David Hirshey's World Cup Closer begins today. Enjoy.
So this is what we waited four years to see: Bruce Arena, sitting on the US bench, his face pinched, his arms folded tightly across his chest, looking like an excellent candidate for a hemorrhoidectomy. Was he thinking about the "Give 'em hell" pep talk he had received only an hour before from President George W. Bush, one that sounded eerily familiar to the message our Cheerleader-in-Chief had given American troops before we invaded Iraq? Or was he perhaps wondering how it is possible for his four college-educated defenders to be unable to find a bald six-foot-eight Czech lurking five feet in front of their goal? Could it be that in his pre-game tactical discussion, he had told his players, "Listen fellas, just because this guy Koller has scored 42 international goals with his head off free kicks or corner kicks doesn't mean you should pay him any special attention in the box?"

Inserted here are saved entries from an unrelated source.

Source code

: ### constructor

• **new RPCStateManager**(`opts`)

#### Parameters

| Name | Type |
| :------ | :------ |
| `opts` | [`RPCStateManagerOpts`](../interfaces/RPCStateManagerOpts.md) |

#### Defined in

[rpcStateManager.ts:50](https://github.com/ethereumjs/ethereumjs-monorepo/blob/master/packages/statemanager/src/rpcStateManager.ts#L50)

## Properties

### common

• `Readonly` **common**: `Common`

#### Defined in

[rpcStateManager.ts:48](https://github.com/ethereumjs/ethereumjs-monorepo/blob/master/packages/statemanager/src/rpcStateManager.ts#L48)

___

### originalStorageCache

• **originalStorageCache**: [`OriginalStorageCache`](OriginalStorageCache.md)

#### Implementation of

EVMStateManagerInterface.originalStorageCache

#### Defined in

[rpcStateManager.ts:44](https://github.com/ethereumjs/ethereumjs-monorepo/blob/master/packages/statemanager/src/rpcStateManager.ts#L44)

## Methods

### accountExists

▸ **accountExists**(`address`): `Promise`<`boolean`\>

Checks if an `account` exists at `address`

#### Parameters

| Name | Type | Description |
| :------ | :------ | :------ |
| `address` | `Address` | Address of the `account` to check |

So this is what we waited four years to see: Landon Donovan, the US player most likely to end up on a Wheaties box, reminding us why he washed out not once but twice in Germany as a club player. He played like scheiss. For the Americans to have any chance against the Czechs, Donovan was going to have to break down their rearguard with his speed and sorcery. He was going to have to run at defenders and turn them inside out, just as he does every week in Major League Soccer. So how to explain that, with the exception of one corkscrewing run in the first half, Donovan didn't TRY to beat anyone, 1-v-1, until the game was hopelessly lost? Could it be that scything through the back four of, say, Real Salt Lake, is not the best barometer of a player's ability to perform against the world's elite teams? Oh I forgot, the US is an elite team, according to the geniuses at FIFA (which ranked the Americans fifth).
So this is what we waited four years to see: DeMarcus Beasley, whom the otherwise astute New York Times columnist George Vescey proclaimed to be "America's best all-field player" on the eve of the match, getting schooled time and again on the right side of midfield, where he looked about as comfortable as Ann Coulter at a seder table full of liberals. Where was the vaunted "swagger" he spoke of in SI recently, not to mention the electric pace and defense-shredding moves that caused Dutch juggernaut PSV to fork over millions to MLS for his rights two years ago? Having been the first American to appear in a Champions League semifinal, surely he couldn't have been awed by the occasion. And once it was obvious that he was overmatched against the likes of Nedved and Rosicky (please save some of your goal-scoring mojo for Arsenal next season, Tomas), why did Arena not only stick with him, but move him to yet another position (right back) where he appeared even more lost? Is he really that versatile, or are we so Nicole Richie-thin in defense that Arena gambled Beasley would play himself out of his timid funk?
So this is what we waited four years to see: the US, proud quarterfinalists in 2002, taking a big dump on the manicured field in Gelsenkirchen in front of a couple of billion people who had to be giddy with relief that the Americans are still years — or perhaps decades — away from being a global threat. At least in soccer.
(More roundup after the jump.)
Italy v. Ghana
If you wanted a sneak preview of whom the Americans will lose to next and next, this was the match to watch. Ghana may have lost, but at least they took the occasional shot on goal, which, as any serious student of the game can tell you, is one of the best ways to score. Being a hottie like Luca Toni is another. Even without Ghanian-born wonderboy Freddie Adu, Ghana looked like it could be a spoiler in the group. They even have their own version of Jan Koller in Chelsea hard man Michael Essian, albeit 10 inches shorter but no less intimidating.
Italy, meanwhile, showed that, despite the swirling match-fixing scandal and some hobbling stars, they now have an attack to go along with their lockdown defense. They still cry like little regazzas when anyone tackles their flowing locks, which is why Bruce Arena will no doubt be running drills the next few days on how to get inside your opponents' hair.
David Hirshey will write regularly during the World Cup.